Task description:
Beginning with the line that contains "大賽車拜神祈順利 歐陽瑜信迎三萬客", retype the entries below exactly, ending with the line that contains "Baixinha e que seja alegre". Leave out any pictures.
Data listing START
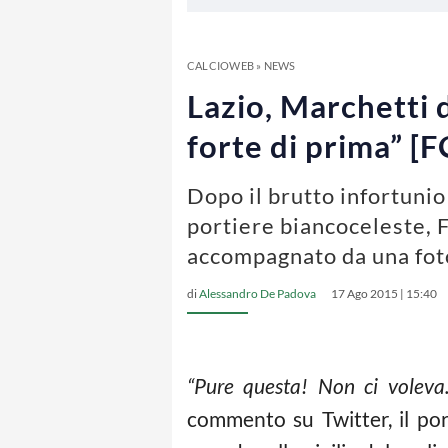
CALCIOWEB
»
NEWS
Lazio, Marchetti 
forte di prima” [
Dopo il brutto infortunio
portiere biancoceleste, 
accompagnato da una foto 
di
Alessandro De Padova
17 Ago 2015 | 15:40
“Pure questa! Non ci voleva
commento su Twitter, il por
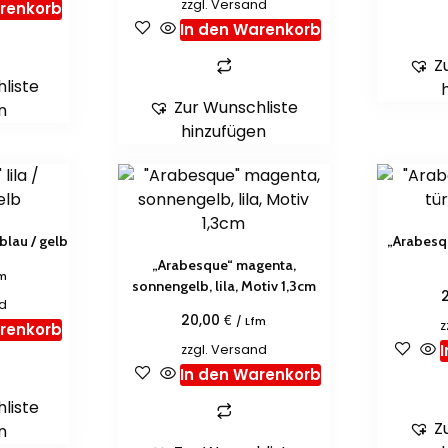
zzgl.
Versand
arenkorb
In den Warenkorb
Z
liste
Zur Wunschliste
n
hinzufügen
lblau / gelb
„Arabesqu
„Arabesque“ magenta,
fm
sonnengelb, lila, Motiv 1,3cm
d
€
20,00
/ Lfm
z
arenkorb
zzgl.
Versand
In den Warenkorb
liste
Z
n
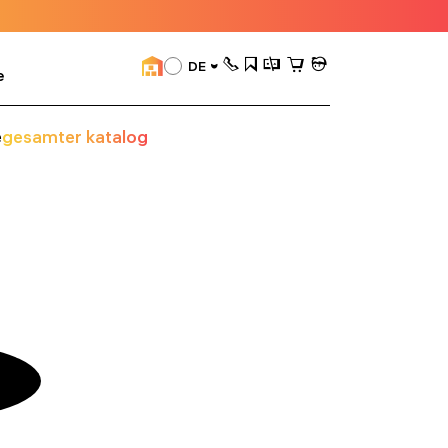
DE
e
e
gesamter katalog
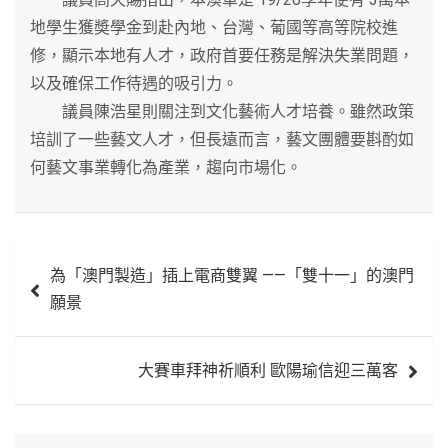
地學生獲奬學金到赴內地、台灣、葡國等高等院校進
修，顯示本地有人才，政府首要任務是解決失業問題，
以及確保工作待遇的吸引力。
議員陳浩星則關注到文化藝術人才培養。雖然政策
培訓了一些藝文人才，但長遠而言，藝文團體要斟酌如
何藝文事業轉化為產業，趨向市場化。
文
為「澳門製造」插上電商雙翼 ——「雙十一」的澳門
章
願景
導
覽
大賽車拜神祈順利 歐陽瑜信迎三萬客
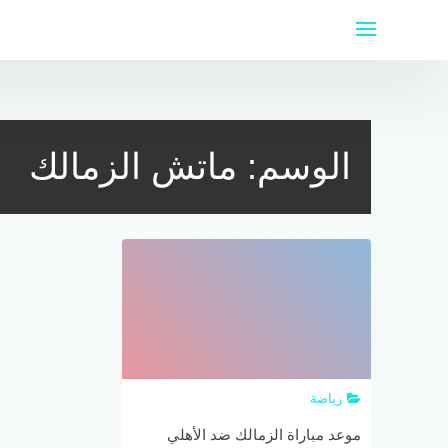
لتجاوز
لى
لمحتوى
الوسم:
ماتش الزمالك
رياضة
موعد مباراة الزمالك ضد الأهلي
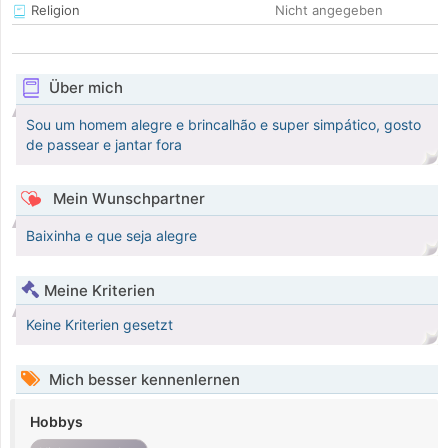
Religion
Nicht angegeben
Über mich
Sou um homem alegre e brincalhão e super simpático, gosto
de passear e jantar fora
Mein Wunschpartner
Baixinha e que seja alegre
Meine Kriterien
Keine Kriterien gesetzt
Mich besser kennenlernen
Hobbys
Data listing END
Solution:
大賽車拜神祈順利 歐陽瑜信迎三萬客
لتجاوز
لى
لمحتوى
الوسم:
ماتش الزمالك
رياضة
موعد مباراة الزمالك ضد الأهلي
Religion
Nicht angegeben
Über mich
Sou um homem alegre e brincalhão e super simpático, gosto
de passear e jantar fora
Mein Wunschpartner
Baixinha e que seja alegre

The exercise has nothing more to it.